Fox presents tax revenue elasticities for various types of state taxes for the nation as a whole. During the 1990s, personal income tax elasticity was 1.12, meaning that tax revenues grew faster than the base, personal income. Sales tax elasticity, on the other hand, was 0.96, which means that sales tax revenue grew slightly slower than personal income. In other words, a state that relied more on sales tax and less on personal income tax wasn't as likely to see the booming revenue growth experienced by a state that relied more on personal income tax and less on sales tax.

But, when the economy went into recession, the drop off in revenue wasn't likely to be as steep either. For example, Fox notes that from 2001 to 2002, personal income tax revenues fell by 10.2%; sales tax revenues by 0.9%.

The difference in taxes seems likely to affect fiscal policy decisions, too. States with slower growing revenue during the boom were probably less likely to increase spending by starting new and expensive programs. States that saw a boom in state revenue were more likely to find new ways to spend it. Those decisions served to magnify the pain of falling revenues.

So, yeah, I bet the differences in Oregon's and Tennessee's tax structures do have a lot to do with how they are recovering from the recession.

In other words, if Tennessee had adopted an income tax three or four years ago, as then-Gov. Don Sundquist proposed and Fox endorsed in repeated appearances before various legislative committees, Tennessee could very well have increased spending much faster than even the $1 billion-a-year increases under the Sundquist administration. (Indeed, the budget the Legislature approved for the just-ended fiscal year 2002-03 was $771 million less than Sundquist had requested.) And then Tennessee would likely have suffered a much-larger decline in tax revenue over the last two years as the economy slowed - and faced a mammoth revenue shortfall this year rather than a small revenue surplus.

In short, the lesson of Oregon and Tennessee - backed up by Fox's calculations - is this:

1. During boom economies, sales taxes generate restrained revenue growth that prevents state governments from going hog wild on the spending, while income taxes generate surging revenues that encourage profligacy.
2. During sluggish economies, states that rely on income taxes get hammered from both sides, seeing massive revenue declines that can't possibly continue to fund their prior profligacy. States that rely on sales taxes face no such squeeze.
In other words, relying on a sales tax rather than an income tax encourages fiscal discipline - and then rewards it.
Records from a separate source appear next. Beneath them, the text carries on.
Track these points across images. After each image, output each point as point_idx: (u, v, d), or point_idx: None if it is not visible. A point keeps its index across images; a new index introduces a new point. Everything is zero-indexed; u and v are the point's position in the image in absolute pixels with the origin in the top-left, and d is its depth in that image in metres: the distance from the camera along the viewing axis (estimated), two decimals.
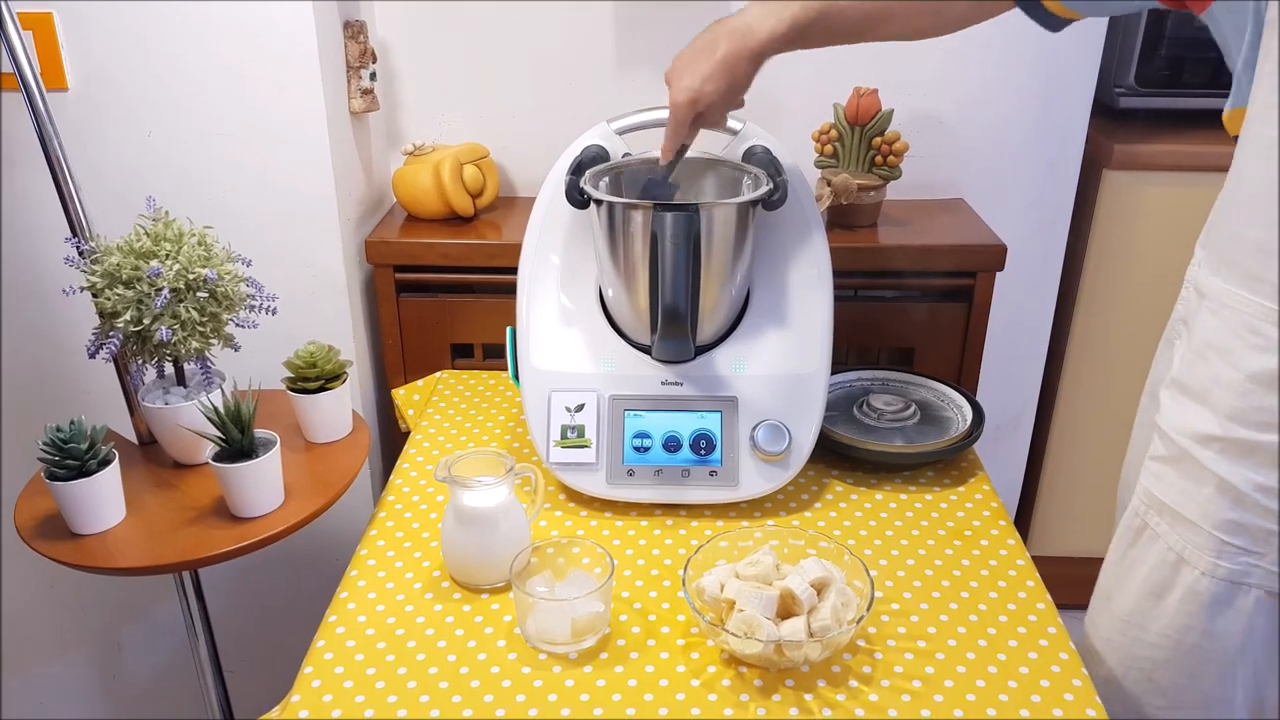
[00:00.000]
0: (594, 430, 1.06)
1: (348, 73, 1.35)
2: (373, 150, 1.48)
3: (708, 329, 1.08)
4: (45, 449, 1.00)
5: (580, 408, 1.06)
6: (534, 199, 1.13)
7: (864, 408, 1.19)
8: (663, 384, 1.07)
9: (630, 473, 1.05)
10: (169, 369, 1.15)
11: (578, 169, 1.06)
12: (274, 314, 1.14)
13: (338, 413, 1.20)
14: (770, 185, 1.03)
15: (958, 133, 1.52)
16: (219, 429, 1.04)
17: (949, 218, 1.48)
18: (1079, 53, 1.50)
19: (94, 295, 1.05)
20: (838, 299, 1.10)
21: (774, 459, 1.04)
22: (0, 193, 1.31)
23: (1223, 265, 0.78)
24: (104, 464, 1.03)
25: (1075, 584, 1.28)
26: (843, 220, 1.42)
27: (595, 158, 1.08)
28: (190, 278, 1.05)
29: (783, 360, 1.07)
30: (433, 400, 1.30)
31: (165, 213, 1.09)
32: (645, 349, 1.08)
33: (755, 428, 1.04)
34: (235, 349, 1.13)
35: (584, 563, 0.93)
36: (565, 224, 1.11)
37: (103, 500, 1.04)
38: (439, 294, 1.42)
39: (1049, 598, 0.93)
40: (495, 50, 1.48)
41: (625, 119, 1.11)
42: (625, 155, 1.11)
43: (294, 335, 1.23)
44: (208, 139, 1.28)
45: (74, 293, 1.06)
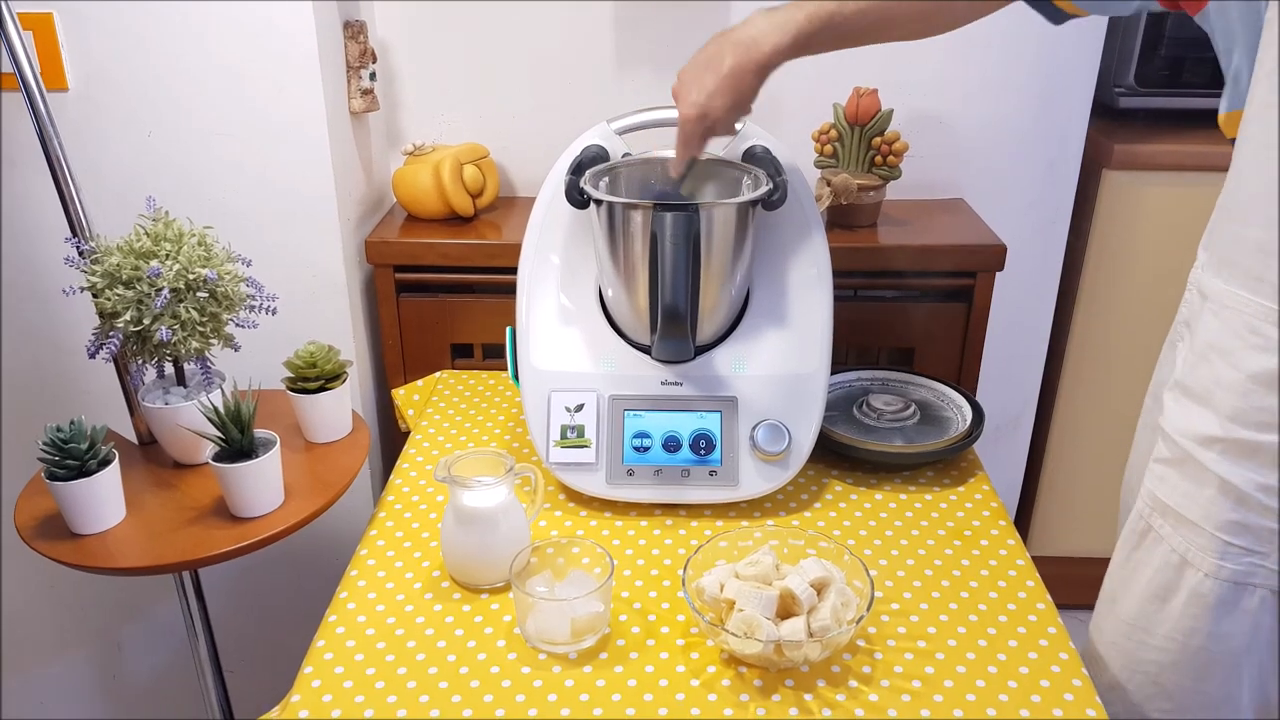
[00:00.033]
0: (594, 430, 1.05)
1: (348, 73, 1.35)
2: (373, 150, 1.48)
3: (707, 329, 1.08)
4: (45, 449, 1.00)
5: (580, 408, 1.06)
6: (534, 199, 1.13)
7: (864, 408, 1.19)
8: (662, 384, 1.07)
9: (630, 473, 1.05)
10: (169, 369, 1.15)
11: (578, 169, 1.06)
12: (274, 314, 1.14)
13: (338, 413, 1.20)
14: (770, 185, 1.03)
15: (957, 133, 1.52)
16: (219, 429, 1.04)
17: (949, 218, 1.48)
18: (1079, 53, 1.50)
19: (94, 295, 1.05)
20: (837, 299, 1.10)
21: (774, 459, 1.04)
22: (0, 193, 1.31)
23: (1224, 266, 0.78)
24: (104, 464, 1.03)
25: (1075, 584, 1.29)
26: (842, 220, 1.42)
27: (595, 158, 1.08)
28: (190, 278, 1.05)
29: (782, 360, 1.07)
30: (432, 400, 1.30)
31: (165, 213, 1.09)
32: (645, 349, 1.08)
33: (755, 428, 1.04)
34: (235, 349, 1.13)
35: (584, 563, 0.93)
36: (565, 224, 1.11)
37: (103, 500, 1.04)
38: (439, 294, 1.42)
39: (1049, 598, 0.93)
40: (495, 50, 1.48)
41: (625, 119, 1.11)
42: (625, 155, 1.11)
43: (294, 335, 1.23)
44: (208, 139, 1.28)
45: (74, 293, 1.06)
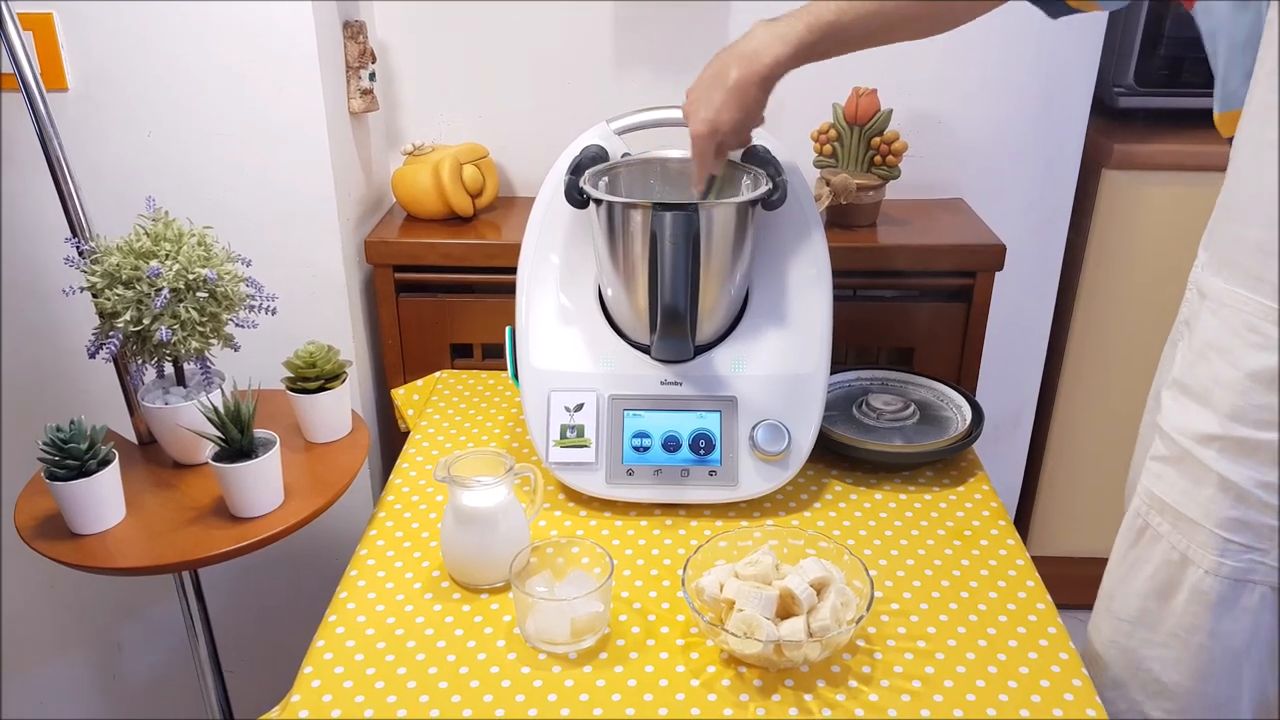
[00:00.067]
0: (593, 430, 1.05)
1: (347, 73, 1.35)
2: (372, 150, 1.48)
3: (707, 329, 1.08)
4: (45, 449, 1.00)
5: (579, 407, 1.06)
6: (534, 199, 1.13)
7: (863, 407, 1.19)
8: (662, 384, 1.07)
9: (629, 472, 1.05)
10: (169, 369, 1.15)
11: (577, 169, 1.06)
12: (274, 314, 1.14)
13: (337, 413, 1.20)
14: (769, 185, 1.03)
15: (957, 133, 1.52)
16: (219, 429, 1.04)
17: (948, 217, 1.48)
18: (1078, 52, 1.50)
19: (94, 295, 1.05)
20: (837, 299, 1.10)
21: (773, 459, 1.04)
22: (0, 193, 1.31)
23: (1223, 266, 0.78)
24: (104, 464, 1.03)
25: (1075, 584, 1.29)
26: (842, 220, 1.42)
27: (595, 158, 1.08)
28: (190, 278, 1.05)
29: (782, 360, 1.07)
30: (432, 400, 1.30)
31: (165, 213, 1.09)
32: (645, 349, 1.08)
33: (754, 427, 1.04)
34: (235, 349, 1.13)
35: (583, 563, 0.93)
36: (565, 224, 1.11)
37: (102, 500, 1.04)
38: (438, 294, 1.42)
39: (1049, 598, 0.93)
40: (495, 50, 1.48)
41: (625, 119, 1.11)
42: (625, 155, 1.11)
43: (294, 335, 1.23)
44: (208, 139, 1.28)
45: (74, 293, 1.06)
Of course, another way to fiscal discipline is to enforce it with something like Colorado's Taxpayers Bill of Rights, as I explain in this paper. A Taxpayers Bill of Rights, by limiting government to the amount of additional revenue it can keep and spend each year, prevents government from engaging in rapid expansion during boom years, thus lowering the base budget that must be funded in future lean years when revenue growth declines. Colorado is proof it works.